Iodine is also instrumental in cognitive function. "If you are considering using sea moss and you have a thyroid disorder, you'll definitely want to connect with your healthcare practitioner, as too much iodine can have a negative impact on the thyroid," Scheinman cautions.

Sea Moss May Support Immune Health

Sea moss is known for its potential to support a healthy immune system. Packed with antioxidants and vitamins such as vitamin C, sea moss may play a role in bolstering the body's defenses against common illnesses and infections.

Sea Moss May Lead to Healthier Skin

Sea moss is celebrated for its ability to improve skin health, thanks to its high sulfur content. Often dubbed "nature's collagen," sulfur is often regarded as a therapeutic agent useful in a variety of dermatologic disorders. It may enhance the elasticity and suppleness of the skin, promote faster healing of cuts and burns, and provide relief for conditions such as eczema and psoriasis.

Sea Moss May Promote a Healthier Gut

"Sea moss is a good source of fiber and prebiotics (nutrients that support your gut microbiome), so it may have a beneficial effect on gut health," Scheinman says.

Sea moss also brings the benefit of digestive health support due to its high mucilage content. This gel-like substance may offer gut health support, potentially easing discomfort from inflammation and aiding in the smooth transit of food through the digestive tract.

Sea Moss May Offer Anti-Inflammatory Benefits

The high antioxidant content of sea moss means that it could help lower inflammation and potentially lower your risk of chronic illness. This includes conditions like heart disease, some forms of cancer, and metabolic conditions like type 2 diabetes, per Scheinman.

Sea Moss Side Effects

While sea moss is celebrated for its health benefits, it's important to be aware of its potential side effects, too.
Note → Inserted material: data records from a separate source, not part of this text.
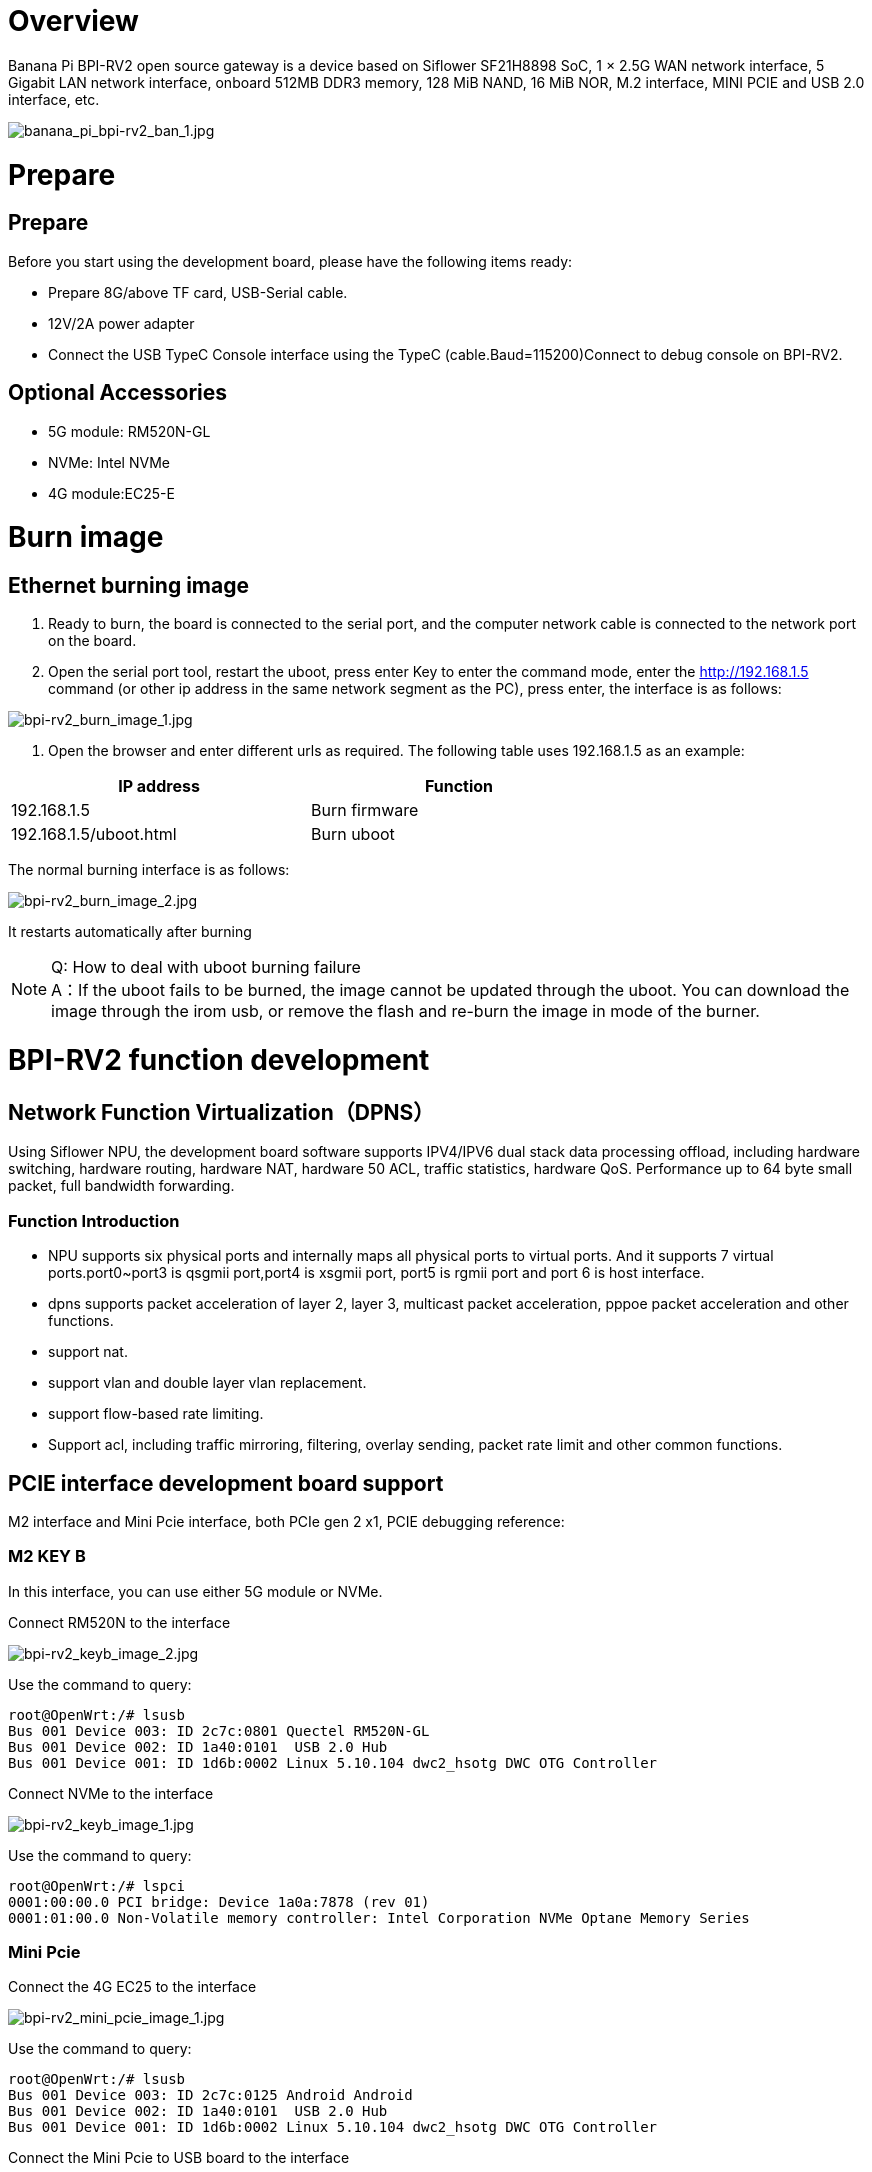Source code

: = Overview

Banana Pi BPI-RV2 open source gateway is a device based on Siflower SF21H8898 SoC, 1 × 2.5G WAN network interface, 5 Gigabit LAN network interface, onboard 512MB DDR3 memory, 128 MiB NAND, 16 MiB NOR, M.2 interface, MINI PCIE and USB 2.0 interface, etc.

image::/bpi-rv2/banana_pi_bpi-rv2_ban_1.jpg[banana_pi_bpi-rv2_ban_1.jpg]


= Prepare

== Prepare

Before you start using the development board, please have the following items ready:

* Prepare 8G/above TF card, USB-Serial cable.
* 12V/2A power adapter
* Connect the USB TypeC Console interface using the TypeC (cable.Baud=115200)Connect to debug console on BPI-RV2.

== Optional Accessories
* 5G module: RM520N-GL
* NVMe: Intel NVMe
* 4G module:EC25-E

= Burn image

== Ethernet burning image

1. Ready to burn, the board is connected to the serial port, and the computer network cable is connected to the network port on the board.

2. Open the serial port tool, restart the uboot, press enter Key to enter the command mode, enter the http://192.168.1.5 command (or other ip address in the same network segment as the PC), press enter, the interface is as follows:

image::/bpi-rv2/bpi-rv2_burn_image_1.jpg[bpi-rv2_burn_image_1.jpg]

3. Open the browser and enter different urls as required. The following table uses 192.168.1.5 as an example:

[options="header",cols="1,1",width="70%"]
|=====
|IP address | Function
|192.168.1.5 |Burn firmware
|192.168.1.5/uboot.html |Burn uboot
|=====

The normal burning interface is as follows: 

image::/bpi-rv2/bpi-rv2_burn_image_2.jpg[bpi-rv2_burn_image_2.jpg]

It restarts automatically after burning
 
NOTE: Q: How to deal with uboot burning failure +
A：If the uboot fails to be burned, the image cannot be updated through the uboot. You can download the image through the irom usb, or remove the flash and re-burn the image in mode of the burner.

= BPI-RV2 function development

== Network Function Virtualization（DPNS）

Using Siflower NPU, the development board software supports IPV4/IPV6 dual stack data processing offload, including hardware switching, hardware routing, hardware NAT, hardware 50 ACL, traffic statistics, hardware QoS. Performance up to 64 byte small packet, full bandwidth forwarding. 

=== Function Introduction
- NPU supports six physical ports and internally maps all physical ports to virtual ports. And it supports 7 virtual ports.port0~port3 is qsgmii port,port4 is xsgmii port, port5 is rgmii port and port 6 is host interface.
- dpns supports packet acceleration of layer 2, layer 3, multicast packet acceleration, pppoe packet acceleration and other functions.
- support nat.
- support vlan and double layer vlan replacement.
- support flow-based rate limiting.
- Support acl, including traffic mirroring, filtering, overlay sending, packet rate limit and other common functions.

== PCIE interface development board support

M2 interface and Mini Pcie interface, both PCIe gen 2 x1, PCIE debugging reference:

=== M2 KEY B

In this interface, you can use either 5G module or NVMe.

Connect RM520N to the interface

image::/bpi-rv2/bpi-rv2_keyb_image_2.jpg[bpi-rv2_keyb_image_2.jpg]

Use the command to query:
```sh
root@OpenWrt:/# lsusb
Bus 001 Device 003: ID 2c7c:0801 Quectel RM520N-GL
Bus 001 Device 002: ID 1a40:0101  USB 2.0 Hub
Bus 001 Device 001: ID 1d6b:0002 Linux 5.10.104 dwc2_hsotg DWC OTG Controller
```

Connect NVMe to the interface

image::/bpi-rv2/bpi-rv2_keyb_image_1.jpg[bpi-rv2_keyb_image_1.jpg]

Use the command to query:
```sh
root@OpenWrt:/# lspci
0001:00:00.0 PCI bridge: Device 1a0a:7878 (rev 01)
0001:01:00.0 Non-Volatile memory controller: Intel Corporation NVMe Optane Memory Series
```

=== Mini Pcie

Connect the 4G EC25 to the interface

image::/bpi-rv2/bpi-rv2_mini_pcie_image_1.jpg[bpi-rv2_mini_pcie_image_1.jpg]

Use the command to query:
```sh
root@OpenWrt:/# lsusb
Bus 001 Device 003: ID 2c7c:0125 Android Android
Bus 001 Device 002: ID 1a40:0101  USB 2.0 Hub
Bus 001 Device 001: ID 1d6b:0002 Linux 5.10.104 dwc2_hsotg DWC OTG Controller
```

Connect the Mini Pcie to USB board to the interface

image::/bpi-rv2/bpi-rv2_mini_pcie_image_2.jpg[bpi-rv2_mini_pcie_image_2.jpg]

Use the command to query:
```sh
root@OpenWrt:/# lspci
00:00.0 PCI bridge: Device 1a0a:abcd (rev 01)
01:00.0 USB controller: Renesas Technology Corp. uPD720201 USB 3.0 Host Controller (rev 03)
```


== POE (Power supply function Power supply)
BPI-RV2 can be PoE powered through a 2.5GbE port.

You'll need a BPI-RV2 board, a POE switch, and a network cable.

Connect the WAN port of BPI-RV2 and the POE power supply port of the switch with the network cable.The network cable is then ready to power the BPI-RV2.


image::/bpi-rv2/bpi-rv2_poe_power_image_2.jpg[bpi-rv2_poe_power_image_2.jpg]

image::/bpi-rv2/bpi-rv2_poe_power_image_1.jpg[bpi-rv2_poe_power_image_1.jpg]

== Double flash boot

The default start flash was selected by jumping the cap, and the SPI0 CS was connected as the default start flash.

== Encryption and decryption module function

The encryption and decryption module supports AES/RSA/MD5/SHA, which has been connected to the linux crypto subsystem.

Linux Kerne provides an efficient cryptographic framework that allows user space and kernel space access to a variety of cryptographic algorithms such as symmetric encryption, asymmetric encryption, and hash. Cryptographic operations in the kernel are mainly implemented through the crypto API, which supports common cryptographic standards such as AESAEAD, SHA, etc.

The main components of the framework include:

* Crypto API: Provides an interface for encryption/decryption.
* Transformations: Cryptographic operations are abstracted as transformations, allowing different cryptographic operations (e.g., block encryption, stream encryption) to share a consistent interface.
* Encryption module: the module that actually implements the encryption algorithm.

== USB function

BPI-RV2 supports usb2.0 functions, and three usb ports are expanded through the usb hub chip, including M2 interface, mini pcie interface, and USB TYPE-A host port. usb debugging reference:


== GPIO function

BPI-RV2 reserves some pins for GPIO, PWM and other interface control. For details, please refer to the documentation:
Overconsumption can lead to an excess of iodine, which might disrupt thyroid function. Additionally, because sea moss acts as a blood thinner, those taking anticoagulant medications should exercise caution. It's always advisable to consult with a healthcare provider before incorporating sea moss, or any new supplement, into your diet.

Also worth nothing: "Sea moss might pose a risk of elevated heavy-metal intake since seaweed has a tendency to absorb and accumulate heavy metals," Davis tells POPSUGAR. Plus, "eating too much sea moss can trigger an upset stomach, diarrhea, and/or constipation," Scheinman says.

How to Add Sea Moss to Your Diet

Adding sea moss can be simple with a little know-how. Here are some ideas to get you started:

  • Smoothies: Add sea moss gel to your favorite smoothie recipe for a nutrient boost.
  • Teas and Beverages: Stir in a spoonful of sea moss gel into hot teas or homemade juices.
  • Soups and Stews: Mix sea moss gel into broths or stews to thicken them and add minerals.
  • Baked Goods: Use sea moss as a healthy additive in bread, cakes, or muffins.
  • Sauces and Dressings: Blend sea moss into sauces, dressings, or dips for added texture and nutrients.
  • Breakfast Bowls: Top off oatmeal or yogurt bowls with a spoonful of sea moss gel.
  • Desserts: Incorporate sea moss gel into dessert recipes like puddings or vegan jellies for a healthful twist.

You can also take it in capsule form and skip the recipes. But like with any supplement, it's always best to check with your doctor before changing up your diet and wellness routine.